[[ EXCERPTED TEXT, beginning ]]

You aren't using the browser and a game at the same time. However here's the way iOS works. If you have recently used a browser on your phone and you have recently played a game on your phone these apps will be stored in memory until they are paged out. It's that simple.

How many people use a browser during one part of the day and play games during another part of the day? Hint: that's EVERYONE.
 
I upgraded from Note 2 > Iphone 5 > Lumia 920 and let me tell you, 2GB is only needed in a bloated OS like Android. WP and iOS run very smooth even with 512MB RAM.
 
You aren't using the browser and a game at the same time. However here's the way iOS works. If you have recently used a browser on your phone and you have recently played a game on your phone these apps will be stored in memory until they are paged out. It's that simple.

Although a page out doesn't always incur the same performance hit depending on what work the page out incurs. A page in can be expensive if the page needs to be loaded from flash/disk, as well. But it isn't nearly as expensive if it is being moved from inactive memory, which is the type of page in that a malloc creates.

With page outs, you have the same two types. One that causes a flush of the data to a swap file, and one that does not. iOS has no swap file, and so a page out will always result in a page going to inactive memory without flushing that page to disk (the expensive part).

[[ EXCERPTED TEXT, end ]]
[[ MATERIAL SHOWN, beginning ]]

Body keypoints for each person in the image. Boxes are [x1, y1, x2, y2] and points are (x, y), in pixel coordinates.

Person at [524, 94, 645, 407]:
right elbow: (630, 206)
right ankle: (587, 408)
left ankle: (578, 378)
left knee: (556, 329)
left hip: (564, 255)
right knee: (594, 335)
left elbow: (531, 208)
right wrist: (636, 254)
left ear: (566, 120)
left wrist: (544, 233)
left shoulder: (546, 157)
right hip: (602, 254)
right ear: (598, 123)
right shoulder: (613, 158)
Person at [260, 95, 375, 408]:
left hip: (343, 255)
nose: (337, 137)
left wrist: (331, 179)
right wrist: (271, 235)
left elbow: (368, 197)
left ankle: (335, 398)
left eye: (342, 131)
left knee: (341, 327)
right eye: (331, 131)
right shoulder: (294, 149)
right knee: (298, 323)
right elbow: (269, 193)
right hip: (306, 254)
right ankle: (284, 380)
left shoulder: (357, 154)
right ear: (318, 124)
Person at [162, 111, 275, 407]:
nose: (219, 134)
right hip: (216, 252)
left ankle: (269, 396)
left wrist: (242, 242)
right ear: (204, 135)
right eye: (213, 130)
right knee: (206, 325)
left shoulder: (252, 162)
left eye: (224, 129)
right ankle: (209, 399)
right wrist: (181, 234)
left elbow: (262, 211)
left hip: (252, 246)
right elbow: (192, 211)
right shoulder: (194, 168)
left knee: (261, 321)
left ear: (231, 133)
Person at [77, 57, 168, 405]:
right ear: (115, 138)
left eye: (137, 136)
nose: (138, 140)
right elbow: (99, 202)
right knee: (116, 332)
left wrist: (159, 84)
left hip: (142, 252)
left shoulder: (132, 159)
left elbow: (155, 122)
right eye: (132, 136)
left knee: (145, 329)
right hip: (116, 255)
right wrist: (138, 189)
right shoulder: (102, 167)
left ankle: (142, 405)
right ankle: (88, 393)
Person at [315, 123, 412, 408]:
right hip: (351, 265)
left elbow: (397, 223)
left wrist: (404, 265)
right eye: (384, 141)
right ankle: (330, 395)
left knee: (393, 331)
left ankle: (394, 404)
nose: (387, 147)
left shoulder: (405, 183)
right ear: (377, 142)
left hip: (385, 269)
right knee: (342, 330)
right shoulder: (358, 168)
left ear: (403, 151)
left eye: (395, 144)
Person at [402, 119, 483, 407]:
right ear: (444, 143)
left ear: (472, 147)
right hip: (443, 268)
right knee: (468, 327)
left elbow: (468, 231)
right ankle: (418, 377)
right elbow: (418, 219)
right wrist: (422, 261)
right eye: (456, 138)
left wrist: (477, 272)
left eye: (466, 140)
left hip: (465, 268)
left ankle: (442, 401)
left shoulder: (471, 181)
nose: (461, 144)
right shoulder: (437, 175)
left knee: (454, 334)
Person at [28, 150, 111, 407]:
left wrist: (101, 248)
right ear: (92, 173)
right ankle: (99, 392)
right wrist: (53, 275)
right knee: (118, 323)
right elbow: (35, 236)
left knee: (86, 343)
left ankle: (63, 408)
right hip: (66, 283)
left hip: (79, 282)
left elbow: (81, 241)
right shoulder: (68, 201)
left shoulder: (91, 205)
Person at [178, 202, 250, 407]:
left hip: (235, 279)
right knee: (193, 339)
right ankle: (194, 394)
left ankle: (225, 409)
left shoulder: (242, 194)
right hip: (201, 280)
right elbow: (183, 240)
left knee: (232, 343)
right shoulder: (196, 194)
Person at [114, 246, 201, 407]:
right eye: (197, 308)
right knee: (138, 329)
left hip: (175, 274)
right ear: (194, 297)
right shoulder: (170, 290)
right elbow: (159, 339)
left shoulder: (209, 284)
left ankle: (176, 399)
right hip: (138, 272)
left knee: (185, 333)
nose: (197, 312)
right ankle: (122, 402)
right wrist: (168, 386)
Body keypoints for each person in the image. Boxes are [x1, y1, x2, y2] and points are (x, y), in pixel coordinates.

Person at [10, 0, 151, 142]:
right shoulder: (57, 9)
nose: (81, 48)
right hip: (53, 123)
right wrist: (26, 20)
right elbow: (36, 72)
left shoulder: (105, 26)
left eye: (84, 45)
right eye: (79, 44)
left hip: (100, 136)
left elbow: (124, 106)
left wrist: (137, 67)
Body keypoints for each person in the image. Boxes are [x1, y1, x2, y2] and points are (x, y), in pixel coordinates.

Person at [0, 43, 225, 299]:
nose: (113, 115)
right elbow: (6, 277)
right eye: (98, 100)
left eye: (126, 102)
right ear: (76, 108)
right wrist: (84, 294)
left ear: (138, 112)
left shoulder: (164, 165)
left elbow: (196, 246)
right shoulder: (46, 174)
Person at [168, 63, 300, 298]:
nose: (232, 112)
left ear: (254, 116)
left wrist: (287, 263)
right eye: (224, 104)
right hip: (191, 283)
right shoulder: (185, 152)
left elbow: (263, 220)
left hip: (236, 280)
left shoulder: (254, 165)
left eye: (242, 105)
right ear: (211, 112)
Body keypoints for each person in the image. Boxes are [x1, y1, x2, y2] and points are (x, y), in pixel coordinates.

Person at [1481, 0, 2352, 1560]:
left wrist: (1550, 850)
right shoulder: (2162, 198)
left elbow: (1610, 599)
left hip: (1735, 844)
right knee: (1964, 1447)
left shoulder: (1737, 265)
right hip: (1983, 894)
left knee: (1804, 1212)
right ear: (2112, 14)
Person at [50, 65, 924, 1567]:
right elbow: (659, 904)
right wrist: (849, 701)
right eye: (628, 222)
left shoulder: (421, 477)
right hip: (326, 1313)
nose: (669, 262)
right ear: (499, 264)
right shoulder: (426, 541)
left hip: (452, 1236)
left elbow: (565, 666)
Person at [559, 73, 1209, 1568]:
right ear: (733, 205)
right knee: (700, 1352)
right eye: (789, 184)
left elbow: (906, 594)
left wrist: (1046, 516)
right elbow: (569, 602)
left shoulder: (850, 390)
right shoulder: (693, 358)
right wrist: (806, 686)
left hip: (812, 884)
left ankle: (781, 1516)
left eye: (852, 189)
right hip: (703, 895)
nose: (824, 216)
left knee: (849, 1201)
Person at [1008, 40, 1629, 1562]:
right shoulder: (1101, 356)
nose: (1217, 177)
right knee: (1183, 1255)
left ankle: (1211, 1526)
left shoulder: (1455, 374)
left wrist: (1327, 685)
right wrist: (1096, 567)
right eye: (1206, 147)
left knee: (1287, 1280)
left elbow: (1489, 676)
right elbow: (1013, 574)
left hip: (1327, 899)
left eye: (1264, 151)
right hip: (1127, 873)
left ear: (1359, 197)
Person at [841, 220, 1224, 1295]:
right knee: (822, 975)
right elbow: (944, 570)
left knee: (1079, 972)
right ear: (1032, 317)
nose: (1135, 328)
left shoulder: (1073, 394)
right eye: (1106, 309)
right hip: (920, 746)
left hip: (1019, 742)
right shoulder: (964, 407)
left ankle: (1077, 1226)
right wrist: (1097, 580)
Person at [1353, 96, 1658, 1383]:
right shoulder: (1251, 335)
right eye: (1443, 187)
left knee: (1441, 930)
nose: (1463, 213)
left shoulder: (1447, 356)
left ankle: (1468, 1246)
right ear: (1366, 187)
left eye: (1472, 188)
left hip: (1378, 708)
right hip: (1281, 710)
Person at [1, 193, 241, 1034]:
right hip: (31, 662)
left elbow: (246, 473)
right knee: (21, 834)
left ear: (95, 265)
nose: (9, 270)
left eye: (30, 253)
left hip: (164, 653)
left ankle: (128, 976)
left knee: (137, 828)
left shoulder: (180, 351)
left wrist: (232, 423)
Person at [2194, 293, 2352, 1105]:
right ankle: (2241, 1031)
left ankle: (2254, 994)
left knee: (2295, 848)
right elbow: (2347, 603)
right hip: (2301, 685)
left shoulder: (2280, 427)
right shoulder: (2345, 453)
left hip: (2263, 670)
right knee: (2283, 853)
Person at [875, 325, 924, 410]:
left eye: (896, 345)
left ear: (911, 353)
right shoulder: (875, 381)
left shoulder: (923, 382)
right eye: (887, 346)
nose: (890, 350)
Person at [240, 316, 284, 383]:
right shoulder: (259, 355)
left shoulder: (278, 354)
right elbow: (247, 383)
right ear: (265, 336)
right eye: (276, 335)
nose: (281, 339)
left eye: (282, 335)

[[ MATERIAL SHOWN, end ]]

▸ THINGS TO DO:
1. In the iOS memory discussion, where does a page out on iOS always send a page?
2. Please continue the discussion of iOS memory from where it stops.

▸ ANSWERS PROVIDED:
1. To inactive memory, without flushing it to disk.

2.
The real problem with iOS is that it asks each app to "compact" memory usage in order to do the page outs. That's somewhat expensive, especially when apps don't keep their caches under control before the "do it now!" order arrives, or worse, flush data out to disk when it happens. The more logic 3rd party apps put into their compact routines, the worse the behavior will be. But a page out isn't automatically bad, only when it can't be simply deallocated and requires data to be written out to disk, or triggers some other inefficient routines trying to make room.
 
This is my only real gripe. I was really hoping for 2GB just to feel more secure in getting 3 years out of the 5S. I'll be upgrading either way as an upgrade of my iPhone 4 is long over due.
 
If it only has 1GB RAM it could be a deal breaker for me.

The iOS takes a huge chunk of that 1GB RAM, load Safari and 3-4 tabs loaded with complex websites and your out of RAM and things start paging.

Try doing simple video editing using an app - lets see how "1GB RAM is plenty" is going to get you. Things start getting very sluggish fast.

Guess ill wait next year for a more complete phone.
 
LOL the majority of buyers don't care about ram, hell most don't even know what ram is.

That's because the majority of the populace is ignorant as Hell.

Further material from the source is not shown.